Effect of loss of D2 autoreceptors or heteroreceptors on TH phosphorylation. Western blot analyses of pTH-Ser⁴⁰ levels in DSt and NAcc extracts (30 μg/sample) of D2R^{floxflox/En1Cre/+}, D2R^{floxflox/D1Cre/+}, and D2R^floxflox mice treated either with saline or with quinpirole (0.2 mg/kg), as indicated. Values represent the ratio of pTH-Ser⁴⁰/total TH; the values of the ratio from saline-treated D2R^floxflox mice were arbitrarily set at 100%. A, Ratios obtained from analyses of DSt extracts from D2R^floxflox (black bars) and D2R^{floxflox/En1Cre/+} (white bars). Two-way ANOVA shows no genotype effect (F_(1,17) = 1.848, p > 0.05). B, Same as in A for NAcc extracts, D2R^floxflox (black bars) and D2R^{floxflox/En1Cre/+} (white bars). Two-way ANOVA shows Genotype effect: F_(1,17) = 33.126 p < 0.001. C, Same analysis as in A, but using DSt extracts from D2R^floxflox (black bars) and D2R^{floxflox/D1Cre/+} (gray bars).
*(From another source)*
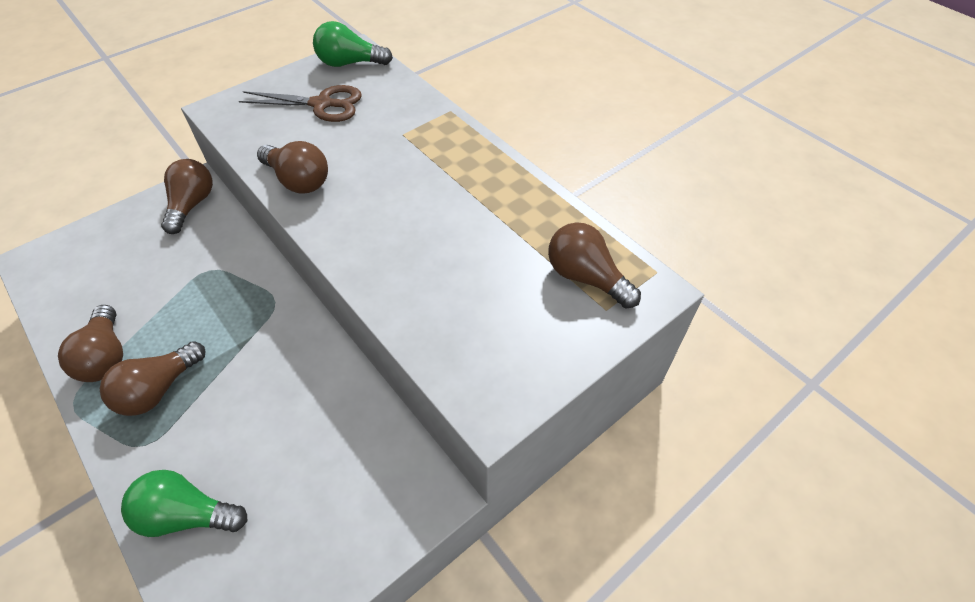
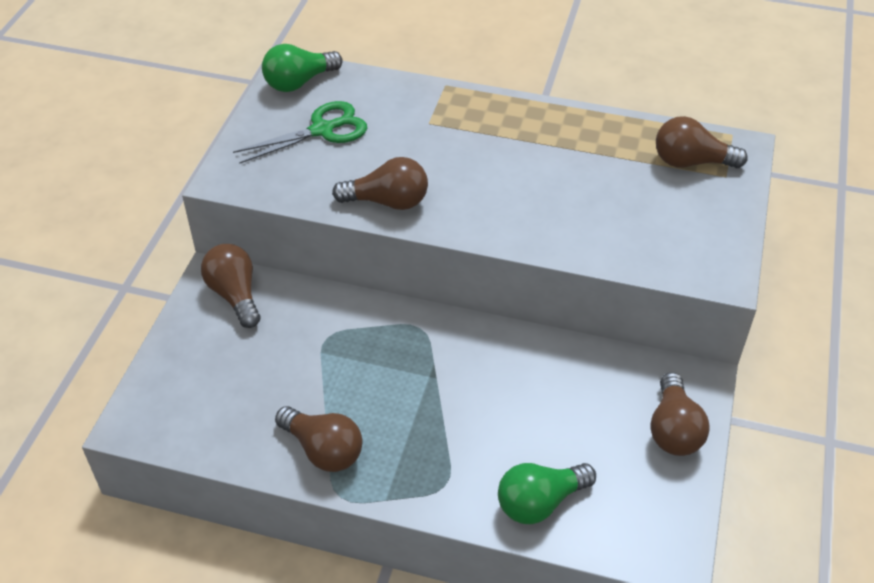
camera: 35 degrees left, 5 degrees down
(159, 389) = (405, 443): brown light bulb -> brown light bulb (673, 429)
(322, 104) = (322, 130): brown scissors -> green scissors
Two-way ANOVA no Genotype effect: F_(1,18) = 1.984 p > 0.05. D, Same analysis as in B but using NAcc extracts from D2R^floxflox (black bars) and D2R^{floxflox/D1Cre/+} (gray bars). Two-way ANOVA no Genotype effect: F_(1,18) = 1.976 p > 0.05. Values are mean ± SEM. *p < 0.05, **p < 0.01, ***p < 0.001 versus saline control. D2R^floxflox versus D2R^{floxflox/En1Cre/+}, ^#p < 0.05, ^##p < 0.01. E, Ratio obtained from analyses of DSt extracts (30 μg/sample) from D2R-null mice treated either with saline or quinpirole (0.2 mg/kg), genotypes are as indicated. Values represent the ratio of pTH-Ser⁴⁰/total TH; the values of the ratio from saline-treated D2R mice were arbitrarily set at 100%. A significant increase of pTH-Ser⁴⁰ was observed in D2R-null mice, which was not affected by quinpirole treatment compared with WT extracts. Treatment × Genotype: F_(1,17) = 34.142, p < 0.01.***p < 0.001 versus saline; WT versus D2R^−/−: ^##p < 0.01; ^###p < 0.001. F, D2R^floxflox (black bars) and D2R^{floxflox/En1Cre/+} (white bars) treated either with saline or quinpirole (0.2 mg/kg), as indicated, were exposed to the open field for 30 min. While quinpirole induced motor sedation in D2R^floxflox mice, no effect of this drug was observed in D2R^{floxflox/En1Cre/+} mice under these conditions. Treatment × Genotype: F_(1,33) = 10.94. Saline versus quinpirole: ***p < 0.001; D2R^floxflox treated versus D2R^{floxflox/En1Cre/+} treated: ^##p < 0.01.